The same could be said for Lesage, whose aforementioned films The Demons and Genesis were both evident influences on his latest and longest feature: The former is based in part on events from its director’s own childhood, like some of Cadieux’s films in Who by Fire are on his, while the latter focuses on two half-siblings who struggle with their own flailing, ill-defined romances. Those elements are (obviously) at play here, but to see Lesage take on such a massive challenge while mixing so much else – adolescence, lust, rivalries both personal and professional, sexuality, et al. – feels like an invested viewer’s triumph just as much as it is a resounding success for the filmmaker.

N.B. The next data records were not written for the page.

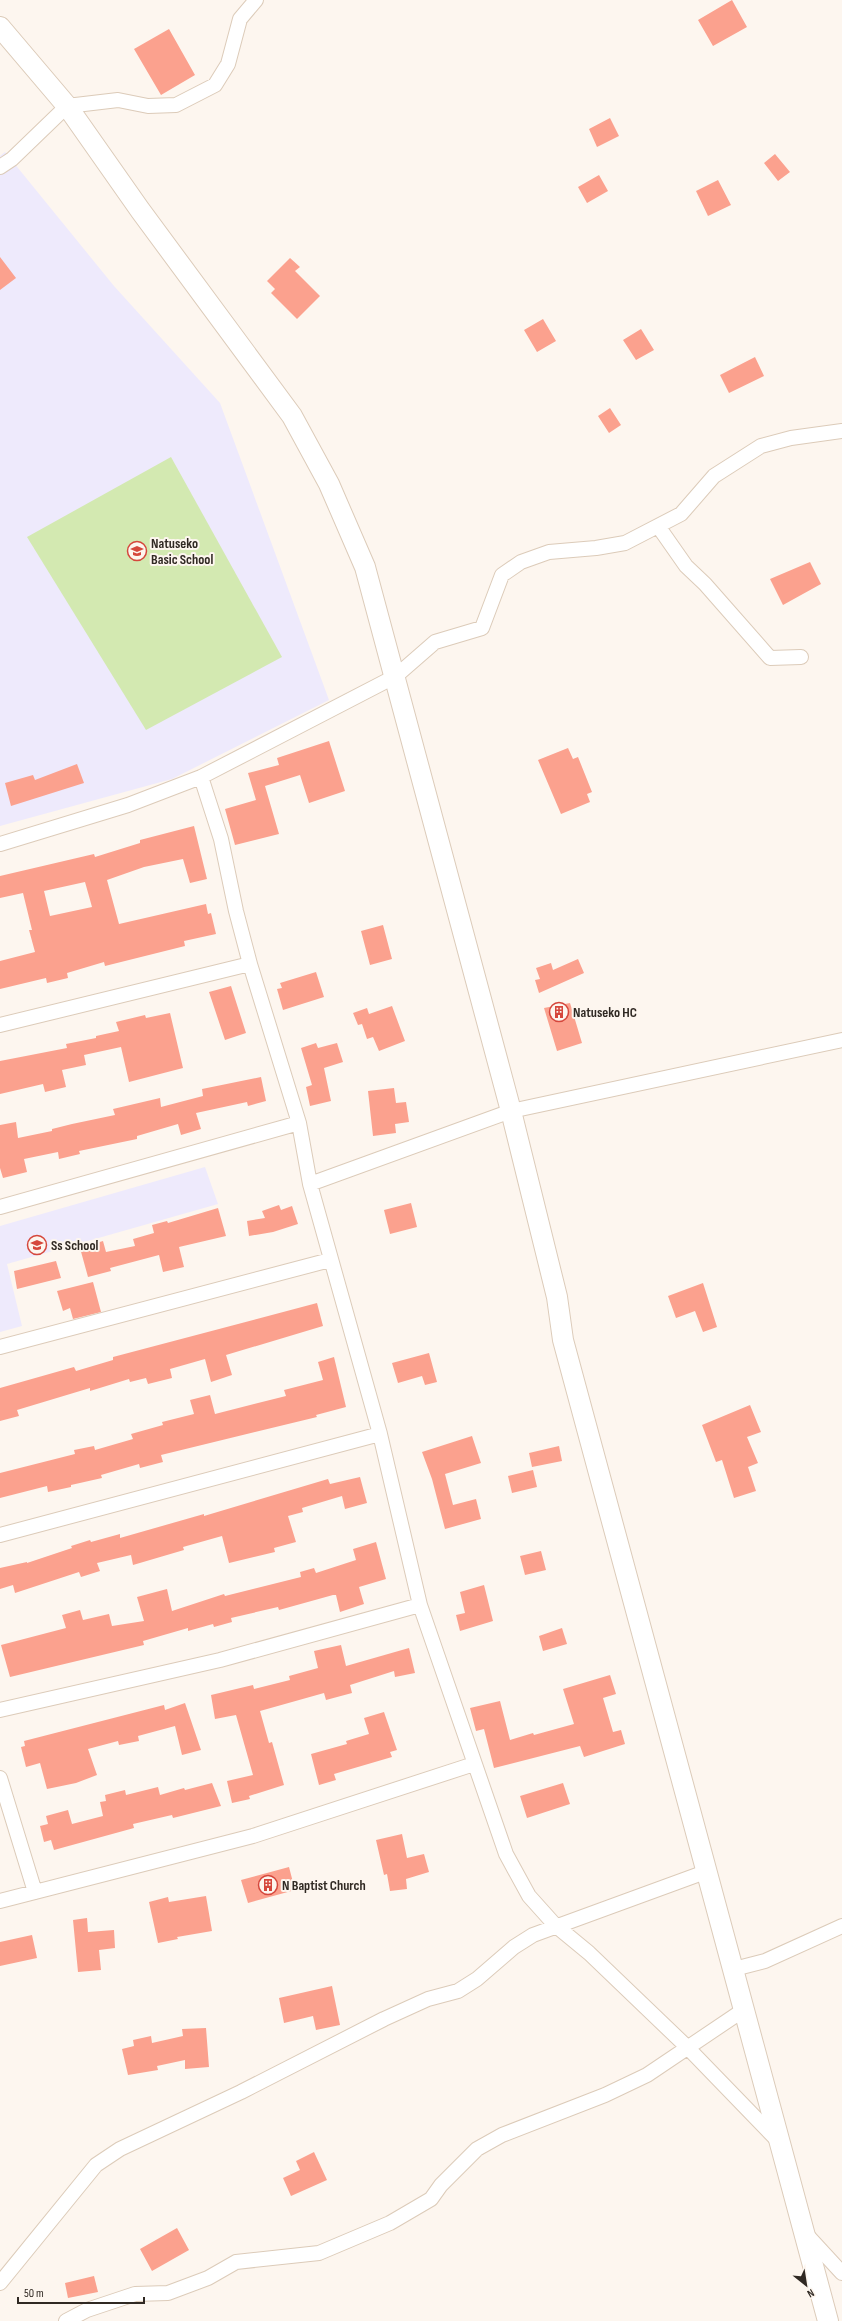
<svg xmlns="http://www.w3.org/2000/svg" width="842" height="2321" font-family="'Sofia Sans Condensed',sans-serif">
	<rect width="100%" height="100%" fill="#fdf6ef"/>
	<path fill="#eeeafc" d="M5,152l109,134 106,117 109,297 -157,79 -172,47v-670z
		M205,1167l13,37 -211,60 15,62 -22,6v-106z"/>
	<path fill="#d3e9b1" d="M171,457l111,200 -136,73 -119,-193z"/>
	<path fill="#fba18e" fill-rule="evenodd" d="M732,0l15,27 -34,19 -15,-26z
		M169,29l26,46 -34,20 -27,-46z
		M610,118l9,18 -22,11 -8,-18z
		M775,154l15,18 -12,9 -14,-18z
		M599,175l9,16 -21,12 -9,-16z
		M718,180l13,25 -23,11 -12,-25z
		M0,257l16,21 -16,12z
		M290,258l10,9 -5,4 25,25 -23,23 -26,-26 4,-4 -8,-8z
		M543,319l13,22 -19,11 -13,-22z
		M641,329l13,21 -18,10 -13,-20z
		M755,357l9,19 -35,17 -9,-18z
		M610,408l11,17 -12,8 -11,-17z
		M810,562l11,22 -38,21 -13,-26z
		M329,741l16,50 -36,12 -9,-28 -35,11 14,48 -44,11 -10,-36 31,-9 -8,-27 31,-8 -2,-7z
		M568,748l5,11 5,-2 14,35 -5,2 3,8 -29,12 -23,-54z
		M77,764l7,19 -73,23 -6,-23 28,-8 2,5z
		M194,826l13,53 -17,4 -7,-24 -39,8 -37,13 12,44 87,-20 2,10 3,-1 5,21 -32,7 1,5 -80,20 -1,-4 -37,11 1,5 -21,5 -1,-5 -46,11v-28l35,-9 -6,-22h3l-9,-37 -23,5v-22l94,-22 1,3 45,-14v-3zM85,882l7,25 -42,9 -6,-25z
		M383,925l9,34 -22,6 -9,-34z
		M578,959l6,14 -45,20 -4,-13 5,-1 -4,-11 15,-5 2,7z
		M316,972l8,25 -41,13 -6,-21 5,-1 -2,-5z
		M231,986l15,47 -21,7 -16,-48z
		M570,1003l12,40 -25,8 -13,-43z
		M392,1006l13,35 -26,10 -6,-14 -6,2 -5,-15 -4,1 -5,-12 14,-5 2,6z
		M170,1013l13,55 -54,14 -8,-35 -37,8 2,10 -24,5 4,17 -21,5 -2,-8 -43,10v-33l67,-13 -1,-4 30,-6v-2l23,-5 -3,-9 29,-7 1,3z
		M316,1043l2,5 19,-5 6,19 -19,6 7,33 -21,5 -4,-19 6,-2 -11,-37z
		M261,1077l5,24 -18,5 -1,-4 -51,11 5,16 -20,6 -3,-11 -41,12v3l-58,12 1,3 -21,5 -1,-7 -34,7 3,13 -24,6 -3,-10v-43l16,-3 2,16 34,-7v-2l20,-5 43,-9 -2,-6 47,-11 1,9 42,-11 -1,-7z
		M394,1088l2,15 10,-1 3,20 -14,2 1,9 -23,3 -5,-45z
		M411,1203l6,24 -27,7 -6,-24z
		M279,1205l2,5 11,-4 6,18 -25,8 -24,4 -2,-15 18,-3 -3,-7z
		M218,1208l8,28 -47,11 5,20 -21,5 -4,-17 -49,13 1,3 -23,6 -8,-29 23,-7 3,11 29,-6 -2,-7 21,-6 -2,-8 15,-4 1,2z
		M56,1261l5,17 -44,11 -3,-18z
		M93,1282l8,30 -28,7 -3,-11 -7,3 -6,-20z
		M703,1283l14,44 -14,5 -8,-21 -19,7 -8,-22z
		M317,1303l6,23 -97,29 6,20 -21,7 -6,-23 -35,10 2,9 -24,6 -2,-6 -16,4 -1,-3 -39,12v-3l-73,22 2,6 -19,5v-33l74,-21 2,4 37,-11v-3z
		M429,1353l8,29 -12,3 -3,-9 -24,7 -6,-20z
		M334,1357l12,50 -30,8 1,2 -156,38 2,7 -23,6 -1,-4 -38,11 1,3 -31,7v2l-23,5 -1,-6 -47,12v-25l75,-19 -1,-4 20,-4 1,4 38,-11 -2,-5 32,-9 -1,-3 32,-8 -4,-14 20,-5 5,19 71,-18 -2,-6 39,-10 -5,-18z
		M750,1405l11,27 -14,5 11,26 -10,4 8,24 -22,7 -12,-38 -6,2 -14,-37z
		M472,1436l9,27 -36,11 8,31 23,-6 5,20 -36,10 -13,-50 -10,-27z
		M559,1446l3,15 -30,6 -3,-14z
		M533,1470l4,17 -25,6 -4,-17z
		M360,1477l7,26 -22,6 -3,-13 -40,12 1,4 -15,4 8,26 -22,6 1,4 -46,11 -7,-27 -39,11 1,3 -51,15 -2,-10 -34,8 3,8 -19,6 -2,-5 -64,21 -2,-8 -13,4v-21l27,-6v1l45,-15 -1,-2 19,-6 1,2 29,-8v4l84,-24v2l124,-37 2,5z
		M376,1542l10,37 -27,8 5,17 -24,8 -4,-17h-3l-54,15 -1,-3 -47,11 1,4 -18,5 -1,-3 -25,7v-3l-45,13 1,4 -134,32 -9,-32 65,-17 -4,-13 18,-5 3,10 26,-6 3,12 32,-5 -7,-24 30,-8 5,22 52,-17 1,2 76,-19 -1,-5 14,-4 2,5 40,-13 -3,-11z
		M541,1551l5,19 -21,5 -5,-19z
		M484,1585l9,36 -33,10 -4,-16 9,-2 -5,-21z
		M562,1628l5,16 -24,7 -4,-15z
		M341,1645l5,21 63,-18 6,25 -20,4 -1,-6 -44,14 2,8 -26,7 -2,-7 -64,18 9,32 3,-1 12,43 -35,11 1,3 -18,4 -5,-22 26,-6 -17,-60 -21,4 -4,-24 42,-10 1,4 36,-9 -1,-4 29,-8 -4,-17z
		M610,1675l6,19 -13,4 10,34 8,-2 4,14 -41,13 -4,-11 -86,22 -10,-39 -8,2 -6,-23 30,-7 10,39 23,-7 1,2 40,-11 -11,-35z
		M185,1703l16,47 -19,5 -7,-29 -37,10 1,5 -20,4 -1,-4 -30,8 9,26 -21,8 -29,6 -7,-26 -14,4 -5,-20 4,-1 -1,-5 140,-36 1,5z
		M384,1712l13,38 -7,2 2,5 -58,17 2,6 -17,5 -8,-31 36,-10 -1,-3 23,-7 -5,-16z
		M212,1783l9,23 -48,12 -1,-3 -39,9 1,4 -80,22 -3,-10 -7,2 -4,-16 8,-2 -2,-8 22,-6 4,14 31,-8 -3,-14 6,-1 -1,-6 20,-5 1,5 32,-8 2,8 24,-7 1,2z
		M563,1783l7,21 -43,14 -7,-22z
		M402,1834l5,24 17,-4 5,18 -23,7 1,10 -17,2 -3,-17 -3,1 -8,-35z
		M289,1867l6,23 -47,13 -7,-23z
		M206,1896l6,35 -35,6 1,2 -20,4 -9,-41 19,-5 1,5z
		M87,1918l1,14 26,-2 1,18 -16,2 2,20 -23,2 -5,-52z
		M32,1935l5,23 -37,8v-24z
		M332,1986l8,39 -24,5 -3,-14 -29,7 -5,-25z
		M206,2028l3,39 -24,2v-9l-28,6 1,4 -30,5 -6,-26 12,-3 -1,-6 18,-4 1,7 31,-7 -1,-7z
		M314,2152l13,28 -36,16 -8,-18 17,-8 -4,-9z
		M177,2228l12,22 -37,21 -12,-22z
		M94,2276l4,16 -30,6 -3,-15z"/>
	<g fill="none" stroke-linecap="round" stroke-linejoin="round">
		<defs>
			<path id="street" d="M0,167l12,-8 55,-53 51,-6 30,6 28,-1 39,-20 13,-21 12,-45 16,-19
				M658,526l28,40 19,18 65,74 31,-1
				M201,777l20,62 15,72 14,53 49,159 11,61 70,250 40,171 86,249 23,42 26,29 34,28 98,94 92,95
				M0,844l128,-39 73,-28 195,-101 39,-34 47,-14 20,-53 19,-13 28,-10 47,-4 29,-5 56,-29 33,-38 47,-30 30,-8 51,-7
				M0,1025l250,-61
				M310,1184l201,-73 331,-71
				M0,1207l299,-84
				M0,1347l330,-87
				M0,1535l380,-101
				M0,1710l220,-50 200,-55
				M0,1778l35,114
				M0,1901l253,-65 221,-72
				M734,1969l31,-8 77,-35
				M806,2234l36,39
				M0,2283l96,-118 24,-16 121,-57 143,-73 44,-20 30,-8 19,-12 37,-32 19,-12 175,-64
				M66,2321l21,-11 48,-16 33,-1 40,-15 28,-16 83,-9 71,-30 41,-24 10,-14 36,-36 25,-14 103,-40 42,-20 98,-66"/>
			<path id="secondary" d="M0,27l67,79 73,104 152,206 37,68 36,83 146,544 46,186 6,43 265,981"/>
		</defs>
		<use href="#street" stroke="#dccbb9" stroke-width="16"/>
		<use href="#secondary" stroke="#dccbb9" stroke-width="22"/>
		<use href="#street" stroke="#fff" stroke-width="14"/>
		<use href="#secondary" stroke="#fff" stroke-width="20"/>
	</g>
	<defs>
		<symbol id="school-ring" viewBox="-11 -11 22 22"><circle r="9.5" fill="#fdf6ef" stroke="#d5473c" stroke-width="1.5"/><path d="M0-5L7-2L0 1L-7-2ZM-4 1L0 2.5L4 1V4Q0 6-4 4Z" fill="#d5473c"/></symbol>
		<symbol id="building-ring" viewBox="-11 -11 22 22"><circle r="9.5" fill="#fdf6ef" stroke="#d5473c" stroke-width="1.5"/><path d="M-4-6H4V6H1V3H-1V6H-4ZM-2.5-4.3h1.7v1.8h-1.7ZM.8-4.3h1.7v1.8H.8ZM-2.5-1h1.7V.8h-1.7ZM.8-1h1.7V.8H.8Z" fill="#d5473c"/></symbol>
	</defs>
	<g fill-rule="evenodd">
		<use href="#school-ring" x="126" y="540" width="22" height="22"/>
		<use href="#building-ring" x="548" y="1001" width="22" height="22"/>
		<use href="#school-ring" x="26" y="1234" width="22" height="22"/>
		<use href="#building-ring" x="257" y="1874" width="22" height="22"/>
	</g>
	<g text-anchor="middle" stroke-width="4" stroke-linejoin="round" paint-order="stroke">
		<g font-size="14" font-weight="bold" fill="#302923" stroke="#fdf6ef" text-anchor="start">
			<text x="151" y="548">Natuseko<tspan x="151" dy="16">Basic School</tspan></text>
			<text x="573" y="1017">Natuseko HC</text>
			<text x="51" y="1250">Ss School</text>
			<text x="282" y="1890">N Baptist Church</text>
		</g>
	</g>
	<g transform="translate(806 2285) rotate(150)" stroke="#fdf6ef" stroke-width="3" paint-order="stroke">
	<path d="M0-3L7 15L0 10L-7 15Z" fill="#302923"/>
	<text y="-6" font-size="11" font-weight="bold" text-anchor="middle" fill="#302923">N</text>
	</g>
	<path d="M18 2297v6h126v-6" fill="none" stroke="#302923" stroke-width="2"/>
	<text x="24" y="2297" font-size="12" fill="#302923" stroke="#fdf6ef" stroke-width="3" paint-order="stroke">50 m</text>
</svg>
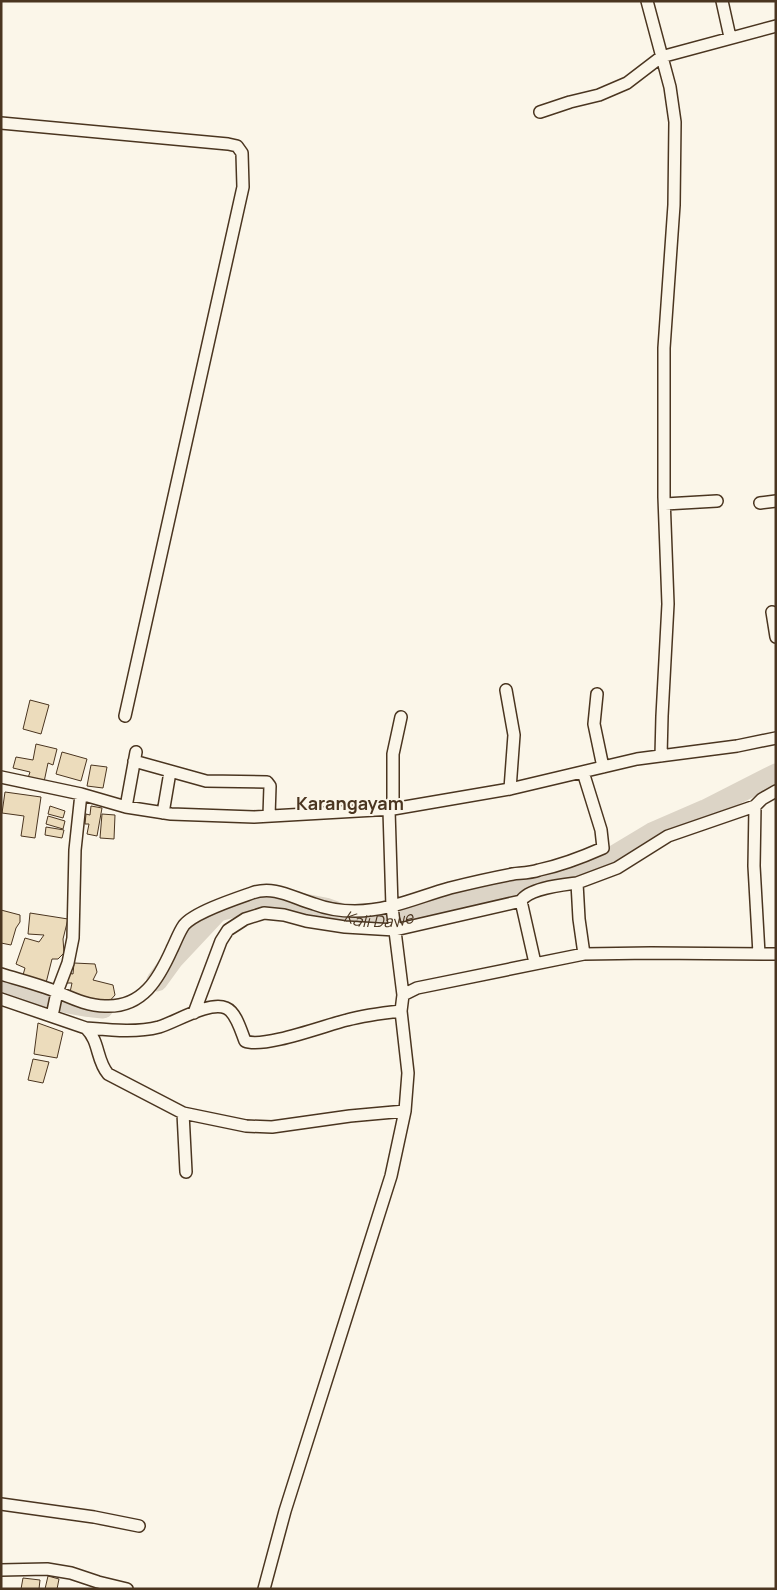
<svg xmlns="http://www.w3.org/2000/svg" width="777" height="1590" font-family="Manrope,sans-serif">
<rect width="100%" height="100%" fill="#fbf6e9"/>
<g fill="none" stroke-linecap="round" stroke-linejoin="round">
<g stroke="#dcd4c6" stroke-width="21">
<path id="s1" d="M157,981L173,959L218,911L249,903L278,899L325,908L361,921H397L490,894L561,878L607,860L652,833L705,810L776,774"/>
<path d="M1,984C35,995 67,1005 103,1008"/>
</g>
</g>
<path fill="#ecdcbc" stroke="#4a3520" d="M30,700L49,705L41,734L23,729Z
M36,744L57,749L53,765L48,763L44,782L28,778L30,772L13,768L16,757L33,760Z
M62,752L87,759L81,781L56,774Z
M91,765L107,767L103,788L87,786Z
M5,792L41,797L35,838L21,836L24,816L2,813Z
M50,806L65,811L63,818L48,814Z
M91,806L102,808L97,836L87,834L89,824H85L86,814L90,815Z
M102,814L115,815L114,839L100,838Z
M48,816L65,821L63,829L46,824Z
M46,827L64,830L62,838L45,835Z
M1,910L20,915V922L16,928L11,945L1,943Z
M30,913L68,919L63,939L64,953L58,959H52L46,983L23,975L25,968L16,964L25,938L39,942L44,935L28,934Z
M74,963L95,964L97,972L93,980L113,985L115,995L107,1004L69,997L72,983H64L68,973L73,974Z
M38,1023L63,1032L57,1058L34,1054Z
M33,1059L49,1062L43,1083L28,1080Z
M48,1576L59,1579L57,1589H45Z
M23,1578L40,1580L39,1589H21Z"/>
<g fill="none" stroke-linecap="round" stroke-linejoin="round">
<g stroke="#4a3520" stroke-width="14">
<path id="minor" d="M647,1L670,87L675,122L674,205L664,348V497L668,604L662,716L661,756
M722,1L730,37
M540,112L570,102L599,95L627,83L661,57L776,26
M1,123L228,144L237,146L242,153L243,187L125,716
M760,503L776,501
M665,504L717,501
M772,612L776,637
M506,690L514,735L510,789
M597,694L594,724L603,767
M134,761L206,781L267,782L270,786L269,816
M1,777L81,794L126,807L171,814L254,817L393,809L510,789L637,759L737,746L776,738
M126,807L136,752
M393,809V754L401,717
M389,810L392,907L403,995
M163,813L170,772
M584,954L579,919L577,883L617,868L668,836L755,806
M759,954L754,866L755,806L762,799L776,791
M535,963L521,901C529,888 562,885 577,883
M1,974C20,980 45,986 62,994C76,1000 90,1006 105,1006C143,1008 159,978 172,949C176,941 179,932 184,925C195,912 235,899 252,893C274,885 293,898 314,904C327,909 341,911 355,911C389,911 418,897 450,888C470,883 492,878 513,874C521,873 530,873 539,870C558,866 585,856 603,848L601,830L583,772
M1,999L86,1028C100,1042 96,1060 108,1074L183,1113L246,1126L272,1127L350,1116L405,1111
M194,1013L221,941L228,930L245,919L264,913L284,915L306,921L345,927L395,930L521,901
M52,1016L57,992L68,963L73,938L75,850L81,794
M86,1028C110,1030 136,1033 159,1027C176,1022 209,1001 226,1008C236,1012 241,1031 245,1041C263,1049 326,1025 347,1020C365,1015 383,1013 401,1011
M183,1113L186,1172
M1,1504L94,1517L139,1526
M1,1570L47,1569L71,1573L98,1582L127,1589
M264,1589L285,1511L391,1176L405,1111L408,1073L401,1011L403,995L417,988L584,954L651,953L776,954"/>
</g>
<use href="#minor" stroke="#fbf6e9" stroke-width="11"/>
</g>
<g text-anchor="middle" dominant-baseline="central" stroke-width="4" stroke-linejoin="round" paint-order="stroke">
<g font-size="16" font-style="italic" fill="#4a3520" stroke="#fbf6e9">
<text stroke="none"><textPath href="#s1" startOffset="258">Kali Dawe</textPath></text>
</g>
<g font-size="18" font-weight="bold" fill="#4a3520" stroke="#fbf6e9">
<text x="350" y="803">Karangayam</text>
</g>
</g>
<rect width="777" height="1590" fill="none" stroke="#4a3520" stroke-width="5"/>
</svg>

It’s clear that he sees himself in many of his characters, and one would only know how much personal intel is poured into this work were they to ask the director directly. That’s what makes it that much braver as a piece of art, not just due to the daunting experience it beckons viewers to take on, but frankly, because most audiences these days tend to be hesitant to invest their time in a near-three-hour intellectual exercise about characters they don’t recognize and lives they might not otherwise invest in. Who by Fire takes the makings of what could have been an overlong, overstuffed, overdramatic melodrama and turns it all inside-out in favor of a richly-stimulating feature about desire and privilege. It may not realize the trappings of life we’re all used to, but it tells a story we can all understand in a way we have yet to see it told. After all, what else do we go to the movies for? You know, other than in the name of friendship.
Who by Fire will celebrate its U.S. Premiere on Sunday, Oct. 6 at the 62nd New York Film Festival. KimStim will release it in theaters later this year.